- **AIM**:
List every line in the data below that contains the string "number". Matching is case-sensitive.

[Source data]
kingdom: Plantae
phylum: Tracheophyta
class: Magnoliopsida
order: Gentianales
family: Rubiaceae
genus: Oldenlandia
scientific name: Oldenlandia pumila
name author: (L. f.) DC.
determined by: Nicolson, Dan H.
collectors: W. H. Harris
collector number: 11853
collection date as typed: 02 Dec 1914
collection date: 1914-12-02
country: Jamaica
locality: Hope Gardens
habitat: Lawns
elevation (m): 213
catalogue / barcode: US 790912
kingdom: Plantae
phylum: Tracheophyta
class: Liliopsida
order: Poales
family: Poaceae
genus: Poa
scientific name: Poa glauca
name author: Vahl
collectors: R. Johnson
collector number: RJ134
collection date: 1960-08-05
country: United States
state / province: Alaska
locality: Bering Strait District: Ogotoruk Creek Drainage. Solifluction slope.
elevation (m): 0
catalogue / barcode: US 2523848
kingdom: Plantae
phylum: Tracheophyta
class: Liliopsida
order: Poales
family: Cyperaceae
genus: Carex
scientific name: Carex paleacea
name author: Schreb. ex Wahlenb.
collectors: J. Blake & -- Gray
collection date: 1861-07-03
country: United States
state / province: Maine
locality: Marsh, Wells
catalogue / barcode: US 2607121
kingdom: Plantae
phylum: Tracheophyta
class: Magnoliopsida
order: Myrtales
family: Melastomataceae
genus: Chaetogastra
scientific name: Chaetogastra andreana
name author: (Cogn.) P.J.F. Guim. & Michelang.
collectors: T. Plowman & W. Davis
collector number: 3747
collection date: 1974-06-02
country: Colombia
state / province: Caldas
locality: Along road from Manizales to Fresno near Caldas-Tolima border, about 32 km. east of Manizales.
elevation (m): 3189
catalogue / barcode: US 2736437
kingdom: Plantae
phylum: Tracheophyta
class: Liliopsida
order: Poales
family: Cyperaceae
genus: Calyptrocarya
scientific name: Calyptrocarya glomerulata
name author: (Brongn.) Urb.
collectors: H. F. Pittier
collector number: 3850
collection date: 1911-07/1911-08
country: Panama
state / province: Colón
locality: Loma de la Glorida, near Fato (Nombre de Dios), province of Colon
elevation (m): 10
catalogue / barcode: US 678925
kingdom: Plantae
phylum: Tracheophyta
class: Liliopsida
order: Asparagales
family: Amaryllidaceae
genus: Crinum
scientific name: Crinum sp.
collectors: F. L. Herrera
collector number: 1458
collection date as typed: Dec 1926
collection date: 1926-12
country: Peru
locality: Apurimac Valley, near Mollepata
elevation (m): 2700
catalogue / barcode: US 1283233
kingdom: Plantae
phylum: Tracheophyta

- **FINISHED TASK**:
collector number: 11853
collector number: RJ134
collector number: 3747
collector number: 3850
collector number: 1458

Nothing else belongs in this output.